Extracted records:
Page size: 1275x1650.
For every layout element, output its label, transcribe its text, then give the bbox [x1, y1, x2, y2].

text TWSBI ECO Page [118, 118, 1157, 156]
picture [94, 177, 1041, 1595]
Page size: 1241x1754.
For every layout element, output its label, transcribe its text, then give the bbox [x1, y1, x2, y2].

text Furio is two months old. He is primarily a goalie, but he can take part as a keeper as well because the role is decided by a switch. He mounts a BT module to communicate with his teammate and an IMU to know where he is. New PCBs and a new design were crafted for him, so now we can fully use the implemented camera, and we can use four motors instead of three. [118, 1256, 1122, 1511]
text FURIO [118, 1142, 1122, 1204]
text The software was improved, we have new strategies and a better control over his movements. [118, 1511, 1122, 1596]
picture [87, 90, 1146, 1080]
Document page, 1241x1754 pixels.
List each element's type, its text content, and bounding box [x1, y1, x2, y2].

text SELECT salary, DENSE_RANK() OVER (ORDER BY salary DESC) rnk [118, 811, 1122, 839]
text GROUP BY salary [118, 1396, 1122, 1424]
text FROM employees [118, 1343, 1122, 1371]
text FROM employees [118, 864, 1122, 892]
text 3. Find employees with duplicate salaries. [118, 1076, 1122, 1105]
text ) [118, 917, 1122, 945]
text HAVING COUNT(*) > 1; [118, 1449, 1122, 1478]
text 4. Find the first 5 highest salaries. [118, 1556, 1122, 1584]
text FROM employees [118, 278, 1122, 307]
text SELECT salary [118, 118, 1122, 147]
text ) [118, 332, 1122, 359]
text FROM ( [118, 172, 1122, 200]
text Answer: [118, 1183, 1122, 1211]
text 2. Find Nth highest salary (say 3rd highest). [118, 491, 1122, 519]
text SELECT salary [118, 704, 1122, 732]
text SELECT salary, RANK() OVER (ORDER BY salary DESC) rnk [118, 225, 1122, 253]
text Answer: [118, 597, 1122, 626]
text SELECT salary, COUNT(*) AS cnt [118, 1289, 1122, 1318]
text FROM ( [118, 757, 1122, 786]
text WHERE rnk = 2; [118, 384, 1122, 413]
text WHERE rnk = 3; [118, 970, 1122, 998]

= Short task =
Reproduce the lines above, switching every "bbox" to "box" and leaving everything else unchanged.

= Solution =
Page size: 1275x1650.
For every layout element, output its label, transcribe its text, then give the box [x1, y1, x2, y2].

text TWSBI ECO Page [118, 118, 1157, 156]
picture [94, 177, 1041, 1595]
Page size: 1241x1754.
For every layout element, output its label, transcribe its text, then give the box [x1, y1, x2, y2].

text Furio is two months old. He is primarily a goalie, but he can take part as a keeper as well because the role is decided by a switch. He mounts a BT module to communicate with his teammate and an IMU to know where he is. New PCBs and a new design were crafted for him, so now we can fully use the implemented camera, and we can use four motors instead of three. [118, 1256, 1122, 1511]
text FURIO [118, 1142, 1122, 1204]
text The software was improved, we have new strategies and a better control over his movements. [118, 1511, 1122, 1596]
picture [87, 90, 1146, 1080]
Document page, 1241x1754 pixels.
List each element's type, its text content, and bounding box [x1, y1, x2, y2].

text SELECT salary, DENSE_RANK() OVER (ORDER BY salary DESC) rnk [118, 811, 1122, 839]
text GROUP BY salary [118, 1396, 1122, 1424]
text FROM employees [118, 1343, 1122, 1371]
text FROM employees [118, 864, 1122, 892]
text 3. Find employees with duplicate salaries. [118, 1076, 1122, 1105]
text ) [118, 917, 1122, 945]
text HAVING COUNT(*) > 1; [118, 1449, 1122, 1478]
text 4. Find the first 5 highest salaries. [118, 1556, 1122, 1584]
text FROM employees [118, 278, 1122, 307]
text SELECT salary [118, 118, 1122, 147]
text ) [118, 332, 1122, 359]
text FROM ( [118, 172, 1122, 200]
text Answer: [118, 1183, 1122, 1211]
text 2. Find Nth highest salary (say 3rd highest). [118, 491, 1122, 519]
text SELECT salary [118, 704, 1122, 732]
text SELECT salary, RANK() OVER (ORDER BY salary DESC) rnk [118, 225, 1122, 253]
text Answer: [118, 597, 1122, 626]
text SELECT salary, COUNT(*) AS cnt [118, 1289, 1122, 1318]
text FROM ( [118, 757, 1122, 786]
text WHERE rnk = 2; [118, 384, 1122, 413]
text WHERE rnk = 3; [118, 970, 1122, 998]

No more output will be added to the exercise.